Popular reactions to the violence were mixed. While some older Azerbaijanis criticized the opposition for disrupting the weekend routine of ordinary citizens, 57-year-old Gulara Zaynalova, who did not attend the opposition rally, said that she did not understand why rallies in the city center are banned. Under former Soviet President Mikheil Gorbachev, she noted, "[a]nti-Soviet rallies were held in the front of the government headquarters and police never prevented people trying to reach the central square."
Clashes in the center of Baku came following a breakdown in dialogue between the opposition and the authorities, initiated by the US ambassador to Baku, Reno Harnish, after the first failed attempt at an unsanctioned rally on September 25. The resulting dialogue, however, led to no results. The authorities offered five venues for the rallies, all in the city outskirts, and all rejected by the opposition, which insisted on squares in central Baku. Government representatives did not appear at the second round of talks on September 30, held at the mission office of the Organization for Security and Cooperation in Europe, saying that there was no reason to continue negotiations.

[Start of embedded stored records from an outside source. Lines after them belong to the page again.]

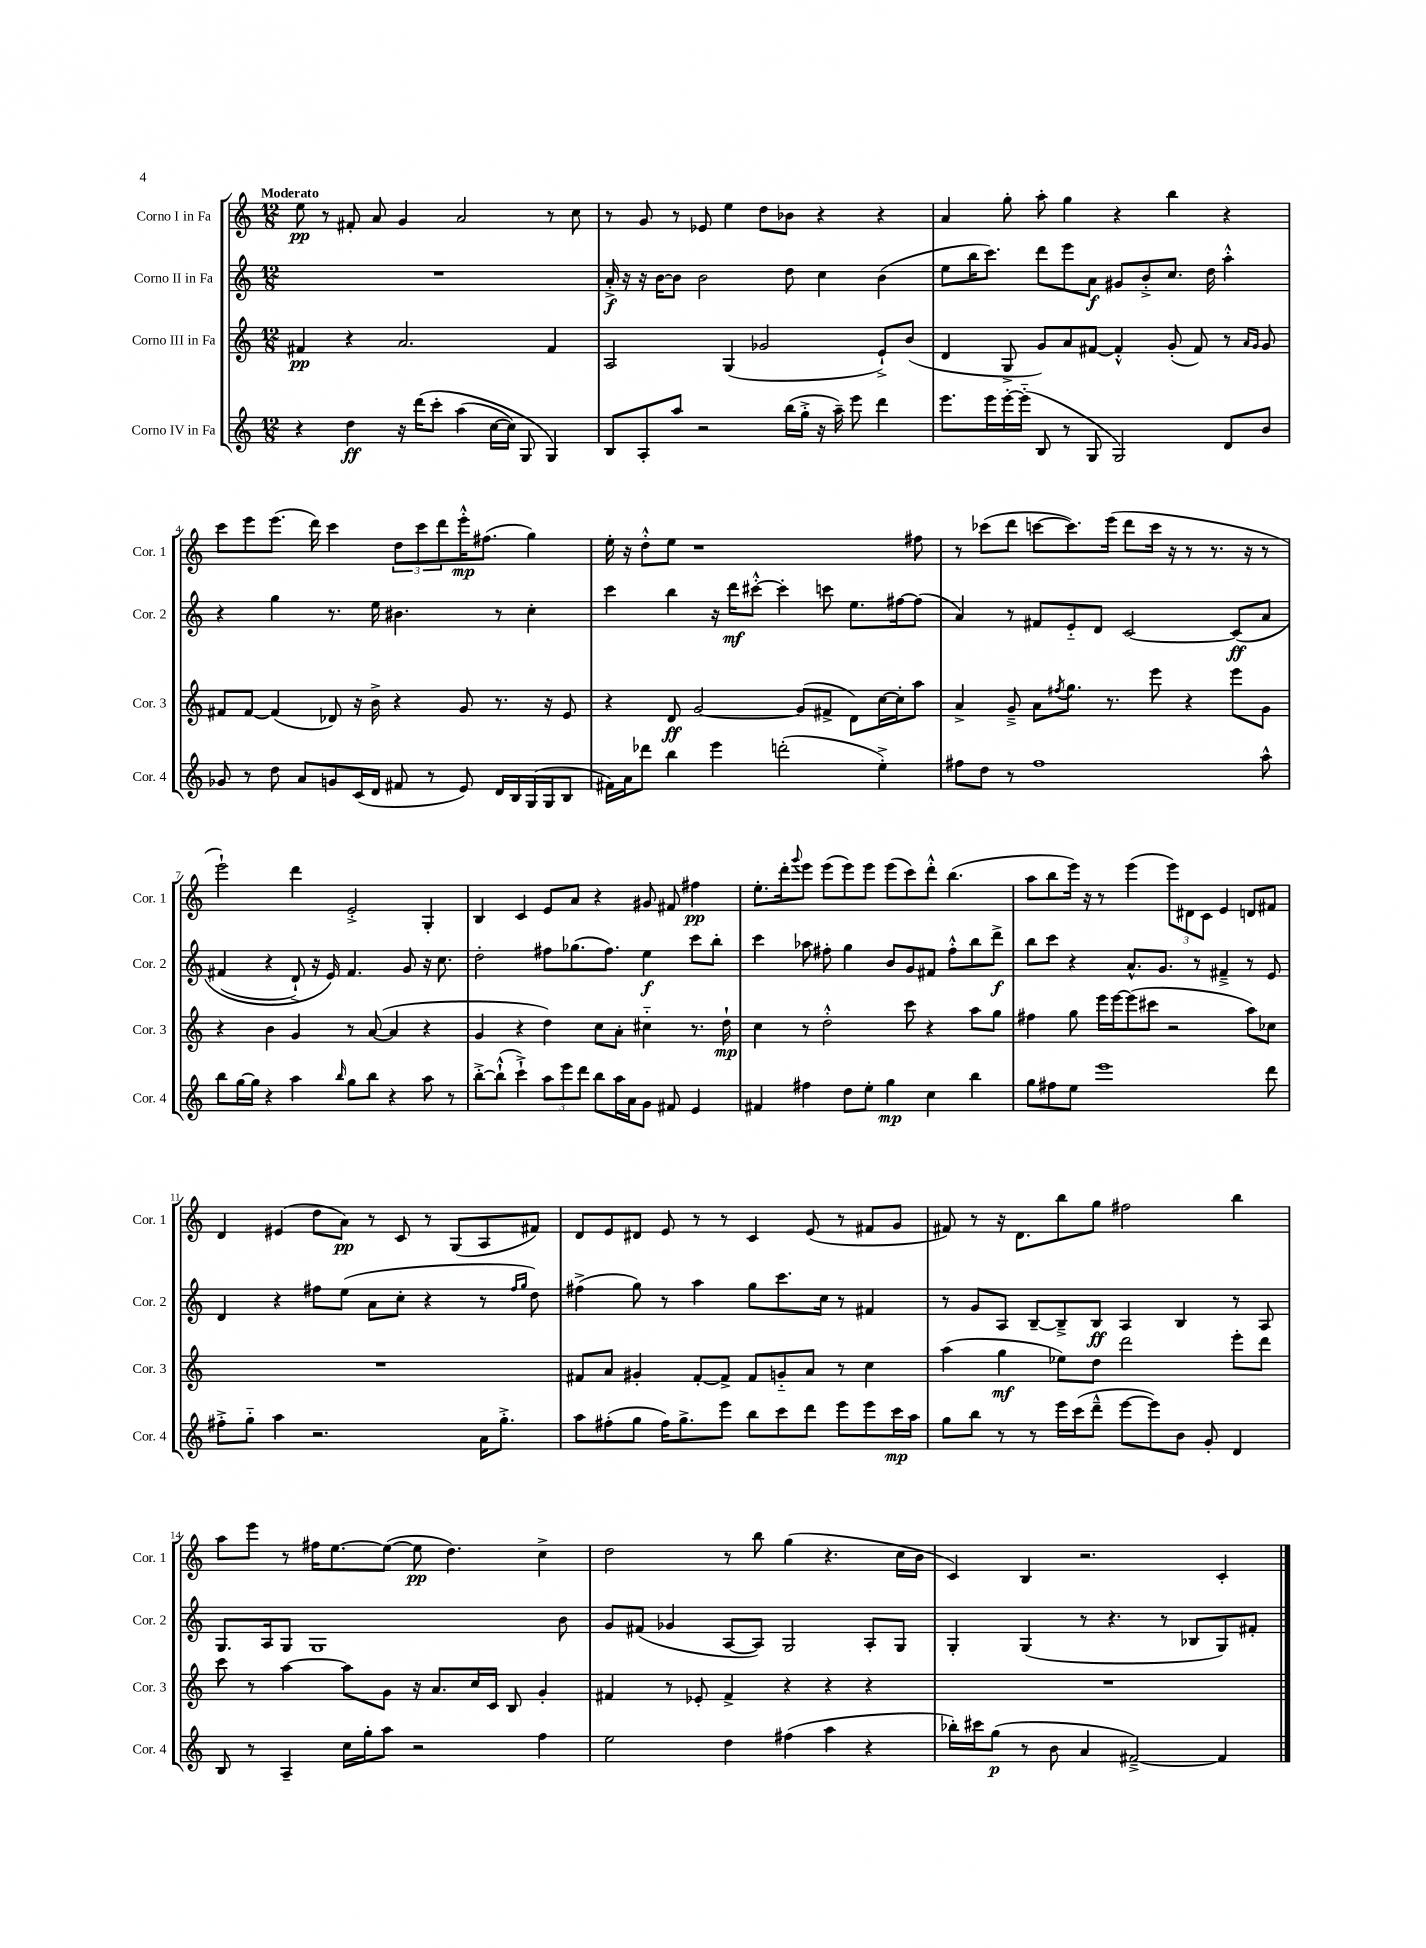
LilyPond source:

<<
\new StaffGroup <<
\new Staff = "s0" \with { instrumentName = "Corno I in Fa" shortInstrumentName = "Cor. 1" } {
    \clef treble \key c \major \numericTimeSignature \time 12/8 \tempo "Moderato"
    e''8\pp r8 fis'8-. a'8 g'4 a'2 r8 c''8 |
    r8 g'8 r8 ees'8 e''4 d''8 bes'8 r4 r4 |
    a'4 g''8-. a''8-. g''4 r4 b''4 r4 |
    c'''8 e'''8 e'''8.( d'''16) c'''4 \tuplet 3/2 { d''8 c'''8 d'''8 } e'''16-.-^\mp fis''8.( g''4) |
    e''16-. r16 d''8-.-^ e''8 r1 fis''8 |
    r8 ces'''8( d'''8 c'''8~ c'''8.) e'''16( d'''8 c'''16 r16 r8 r8. r16 r8 |
    e'''2-!) d'''4 e'2-.-> g4-. |
    b4 c'4 e'8 a'8 r4 gis'8 fis'8 fis''4\pp |
    e''8.-. d'''16-. \appoggiatura { g'''8 } e'''8 e'''8( e'''8) e'''8 e'''8( c'''8) d'''8-.-^ b''4.( |
    a''8 b''8 e'''16) r16 r8 e'''4( \tuplet 3/2 { e'''8) dis'8 c'8 } e'4 d'8 fis'8 |
    d'4 eis'4( d''8 a'8\pp) r8 c'8 r8 g8( a8 fis'8) |
    d'8 e'8 dis'8 e'8 r8 r8 c'4 e'8( r8 fis'8 g'8 |
    fis'8) r8 r16 d'8. b''8 g''8 fis''2 b''4 |
    a''8 e'''8 r8 fis''16 e''8.~ e''8~( e''8\pp d''4.) c''4-> |
    d''2 r8 b''8 g''4( r4. c''16 b'16 |
    c'4) b4 r2. c'4-. \bar "|." |
}
\new Staff = "s1" \with { instrumentName = "Corno II in Fa" shortInstrumentName = "Cor. 2" } {
    \clef treble \key c \major \numericTimeSignature \time 12/8
    R1. |
    a'16-.->\f r16 r16 b'16~ b'8 b'2 d''8 c''4 b'4( |
    e''8 b''16 c'''8.) d'''8 e'''8 a'8\f gis'8 b'8-.-> c''8. d''16 a''4-.-^ |
    r4 g''4 r8. e''16 bis'4. r8 c''4-. |
    c'''4 b''4 r16 d'''16\mf cis'''8~-.-^ cis'''4-. c'''8 e''8. fis''16~ fis''8( |
    a'4) r8 fis'8 e'8-_ d'8 c'2~ c'8\ff\( a'8 |
    fis'4( r4 d'8-!->) r16 e'16\) fis'4. g'8 r16 c''8. |
    d''2-. fis''8 ges''8.( fis''8.) e''4\f c'''8 b''8-. |
    c'''4 aes''8 fis''8-. g''4 b'8 g'8 fis'8 fis''8-.-^ b''8 d'''8->\f |
    b''8 c'''8 r4 a'8.-^ g'8. r8 fis'4---> r8 e'8 |
    d'4 r4 fis''8 e''8( a'8 c''8-. r4 r8 \grace { fis''16 g''16 } d''8) |
    fis''4->( g''8) r8 a''4 g''8 c'''8. c''16 r8 fis'4 |
    r8 g'8 a8 b8~-- b8---> b8\ff a4 b4 r8 a8 |
    g8. a16 g8 g1 b'8 |
    g'8 fis'8( ges'4 a8~ a8) g2 a8-. g8 |
    g4-. g4( r8 r4. r8 bes8 g8) fis'8-. \bar "|." |
}
\new Staff = "s2" \with { instrumentName = "Corno III in Fa" shortInstrumentName = "Cor. 3" } {
    \clef treble \key c \major \numericTimeSignature \time 12/8
    fis'4\pp r4 a'2. fis'4 |
    a2 g4( ges'2 e'8-!->) b'8( |
    d'4 g8-> g'8) a'8 fis'8~ fis'4-.-^ g'8-.( fis'8) r8 \grace { a'16 g'16 } g'8 |
    fis'8 fis'8~ fis'4( des'8) r16 b'16-> r4 g'8 r8. r16 e'8 |
    r4 d'8\ff g'2~ g'8( fis'8-> d'8) c''16~ c''16-. a''8 |
    a'4-> g'8---> a'8 \acciaccatura { fis''8 } g''8. r8. e'''8 r4 e'''8 g'8 |
    r4 b'4 g'4 r8 a'8~( a'4 r4 |
    g'4 r4 d''4) c''8 a'8-. cis''4-_ r8. d''16-!\mp |
    c''4 r8 d''2-.-^ c'''8 r4 a''8 g''8 |
    fis''4 g''8 e'''16 e'''16~ e'''8( cis'''8 r2 a''8) ces''8 |
    R1. |
    fis'8 a'8 gis'4-. fis'8~-. fis'8-> fis'8 g'8-_ a'8 r8 c''4 |
    a''4( g''4\mf ees''8) d''8 d'''2 e'''8-. d'''8 |
    c'''8 r8 a''4~ a''8 g'8 r16 a'8. c''16 c'16 b8 g'4-. |
    fis'4 r8 ees'8-. fis'4-> r4 r4 r4 |
    R1. \bar "|." |
}
\new Staff = "s3" \with { instrumentName = "Corno IV in Fa" shortInstrumentName = "Cor. 4" } {
    \clef treble \key c \major \numericTimeSignature \time 12/8
    r4 d''4\ff r16 d'''16\( c'''8-. a''4( c''16~ c''16) g8 g4\) |
    b8 a8-. a''8 r2 b''16( g''16-.-> r16 a''16--) e'''8 d'''4 |
    e'''8. e'''16 e'''16~-. e'''16-_( b8 r8 g8 g2) d'8 b'8 |
    ges'8 r8 d''8 a'8 g'8 c'16( d'16 fis'8 r8 e'8) d'16 b16 g16( g16 b8 |
    fis'16) a'16 des'''8 b''4 e'''4 d'''2-.( e''4-.->) |
    fis''8 d''8 r8 fis''1 a''8-^ |
    b''8 g''16~ g''16 r4 a''4 \grace { b''16 } g''8 b''8 r4 a''8 r8 |
    b''8~-.-> b''8-!-^( c'''4-!->) \tuplet 3/2 { a''8 e'''8 d'''8 } b''8 a''16 a'16 g'8 fis'8 e'4 |
    fis'4 fis''4 d''8 e''8-. g''4\mp c''4 b''4 |
    g''8 fis''8 e''8 e'''1 d'''8 |
    fis''8-.-> g''8-_ a''4 r2. a'16 g''8.-.-> |
    a''8 fis''8-.( g''8 fis''16) g''8.-> e'''8 b''8 c'''8 d'''8 e'''8 e'''8 c'''16\mp a''16 |
    g''8 b''8 r8 r8 e'''16 c'''16( d'''8---^ e'''8~ e'''8) b'8 g'8-. d'4 |
    b8 r8 a4-- c''16 g''16-. a''8 r2 f''4 |
    e''2 d''4 fis''4( a''4 r4 |
    bes''16-.) cis'''16 g''8\p( r8 b'8 a'4 fis'2~--->) fis'4 \bar "|." |
}
>>
>>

"The opposition did not respond adequately to our gesture. All attempts to hold rallies in [a] central square will be prevented," Ramiz Mehdiyev, head of the presidential administration, said at the time.
Statements from the European Union and US State Department that urged caution and restraint prior to the rally appear to have had little obvious effect. Ahead of the rally, Ali Hasanov, head of the presidential administration's political department, told journalists, as quoted by local media, that "stability in Azerbaijan is much more important than the country's international image. Why do we need [this] image if we cannot keep stability and order in the country?"

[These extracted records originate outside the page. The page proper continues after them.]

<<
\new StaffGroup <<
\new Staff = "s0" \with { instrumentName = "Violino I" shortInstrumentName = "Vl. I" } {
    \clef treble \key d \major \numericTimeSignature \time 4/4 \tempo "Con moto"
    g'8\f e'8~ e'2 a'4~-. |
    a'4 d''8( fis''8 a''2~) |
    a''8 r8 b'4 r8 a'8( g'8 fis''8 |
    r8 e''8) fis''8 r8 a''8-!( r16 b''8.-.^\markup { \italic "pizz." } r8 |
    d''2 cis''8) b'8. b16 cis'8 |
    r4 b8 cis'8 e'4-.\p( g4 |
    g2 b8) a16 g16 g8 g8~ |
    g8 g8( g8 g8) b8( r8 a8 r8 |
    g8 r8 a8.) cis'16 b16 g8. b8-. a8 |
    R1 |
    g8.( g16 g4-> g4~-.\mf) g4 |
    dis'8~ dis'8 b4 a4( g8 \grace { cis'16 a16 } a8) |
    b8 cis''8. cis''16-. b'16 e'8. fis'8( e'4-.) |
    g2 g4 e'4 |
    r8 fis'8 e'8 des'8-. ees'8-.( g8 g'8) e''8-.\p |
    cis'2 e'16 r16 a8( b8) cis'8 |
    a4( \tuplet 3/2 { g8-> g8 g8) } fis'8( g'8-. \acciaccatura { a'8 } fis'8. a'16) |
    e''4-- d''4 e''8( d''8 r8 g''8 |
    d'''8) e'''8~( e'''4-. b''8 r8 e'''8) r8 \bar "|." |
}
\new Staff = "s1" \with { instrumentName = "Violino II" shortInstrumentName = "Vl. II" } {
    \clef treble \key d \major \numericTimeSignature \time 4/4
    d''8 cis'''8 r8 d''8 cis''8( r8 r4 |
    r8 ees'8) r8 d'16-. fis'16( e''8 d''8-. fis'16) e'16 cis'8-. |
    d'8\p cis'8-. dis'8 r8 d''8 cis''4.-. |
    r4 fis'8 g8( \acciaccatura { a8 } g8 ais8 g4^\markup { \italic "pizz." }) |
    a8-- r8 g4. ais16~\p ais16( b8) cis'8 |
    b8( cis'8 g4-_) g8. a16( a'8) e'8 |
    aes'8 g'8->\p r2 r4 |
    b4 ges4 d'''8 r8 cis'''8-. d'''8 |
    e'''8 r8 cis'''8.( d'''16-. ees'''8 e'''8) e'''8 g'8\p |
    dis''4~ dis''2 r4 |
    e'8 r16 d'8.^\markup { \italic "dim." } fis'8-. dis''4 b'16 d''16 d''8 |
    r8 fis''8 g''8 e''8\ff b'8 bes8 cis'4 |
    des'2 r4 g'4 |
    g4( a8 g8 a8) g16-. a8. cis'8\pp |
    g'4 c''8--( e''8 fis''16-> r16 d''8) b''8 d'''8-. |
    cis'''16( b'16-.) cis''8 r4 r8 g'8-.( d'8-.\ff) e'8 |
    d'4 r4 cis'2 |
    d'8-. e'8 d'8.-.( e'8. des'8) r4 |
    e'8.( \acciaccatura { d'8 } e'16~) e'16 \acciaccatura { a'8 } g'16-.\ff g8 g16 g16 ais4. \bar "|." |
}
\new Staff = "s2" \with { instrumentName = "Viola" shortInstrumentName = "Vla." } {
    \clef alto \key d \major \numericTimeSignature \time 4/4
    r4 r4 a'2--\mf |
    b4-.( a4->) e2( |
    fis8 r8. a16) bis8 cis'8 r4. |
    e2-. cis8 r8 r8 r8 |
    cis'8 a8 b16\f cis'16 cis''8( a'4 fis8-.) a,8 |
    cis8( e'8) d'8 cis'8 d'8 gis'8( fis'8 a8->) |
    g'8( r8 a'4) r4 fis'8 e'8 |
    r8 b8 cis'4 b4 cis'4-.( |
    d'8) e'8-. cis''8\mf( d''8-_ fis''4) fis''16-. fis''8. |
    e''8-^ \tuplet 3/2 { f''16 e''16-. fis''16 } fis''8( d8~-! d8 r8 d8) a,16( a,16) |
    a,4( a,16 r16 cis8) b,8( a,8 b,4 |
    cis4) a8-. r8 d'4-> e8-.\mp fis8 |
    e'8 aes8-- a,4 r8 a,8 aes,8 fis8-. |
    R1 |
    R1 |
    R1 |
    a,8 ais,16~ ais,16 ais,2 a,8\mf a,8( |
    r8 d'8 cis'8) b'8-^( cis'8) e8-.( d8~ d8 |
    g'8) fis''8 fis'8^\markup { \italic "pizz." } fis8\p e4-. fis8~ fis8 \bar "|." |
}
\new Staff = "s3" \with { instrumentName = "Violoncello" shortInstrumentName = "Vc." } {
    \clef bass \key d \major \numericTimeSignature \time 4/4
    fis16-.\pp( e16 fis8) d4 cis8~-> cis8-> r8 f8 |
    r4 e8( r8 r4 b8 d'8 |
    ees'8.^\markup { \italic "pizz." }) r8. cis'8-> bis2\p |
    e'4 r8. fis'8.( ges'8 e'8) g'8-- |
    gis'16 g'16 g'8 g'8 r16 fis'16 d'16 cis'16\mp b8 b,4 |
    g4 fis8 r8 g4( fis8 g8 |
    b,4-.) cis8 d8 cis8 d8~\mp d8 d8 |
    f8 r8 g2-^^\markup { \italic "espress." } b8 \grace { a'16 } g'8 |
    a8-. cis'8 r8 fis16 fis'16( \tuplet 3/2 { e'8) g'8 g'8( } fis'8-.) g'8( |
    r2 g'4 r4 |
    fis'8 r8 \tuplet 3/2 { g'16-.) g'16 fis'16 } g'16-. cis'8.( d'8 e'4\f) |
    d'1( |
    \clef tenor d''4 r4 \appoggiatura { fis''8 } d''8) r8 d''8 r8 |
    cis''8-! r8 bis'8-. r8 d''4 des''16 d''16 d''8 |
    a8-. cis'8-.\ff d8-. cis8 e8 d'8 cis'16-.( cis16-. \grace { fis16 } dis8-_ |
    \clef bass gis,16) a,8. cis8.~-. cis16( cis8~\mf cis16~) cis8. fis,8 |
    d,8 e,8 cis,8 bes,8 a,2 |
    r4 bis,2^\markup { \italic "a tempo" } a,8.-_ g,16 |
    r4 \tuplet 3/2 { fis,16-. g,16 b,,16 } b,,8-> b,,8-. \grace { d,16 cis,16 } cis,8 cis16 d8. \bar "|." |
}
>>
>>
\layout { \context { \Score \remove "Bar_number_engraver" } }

Eldar Zeynalov, director of the Human Rights Center, countered that police actions could do more to produce "idea martyrs" than strengthen stability. With each successive rally, he noted, increasingly radical statements from opposition leaders have been featured in local media.
In an October 10 interview in the pro-opposition newspaper Azadlig, Popular Front Party leader Ali Kerimli stated that the opposition will continue its struggle for Baku's central squares and "whatever falsifications the authorities will commit, it will end with a change of regime." Isa Gambar , leader of the Musavat Party, another Azadliq member, was quoted by the Turan news agency as saying that people will continue to go out into the streets to show "that they are not afraid" of the authorities. Predicted Gambar: "The opposition will continue its fight till the end."
Khadija Ismayilova and Shain Abbasov are freelance journalists based in Baku.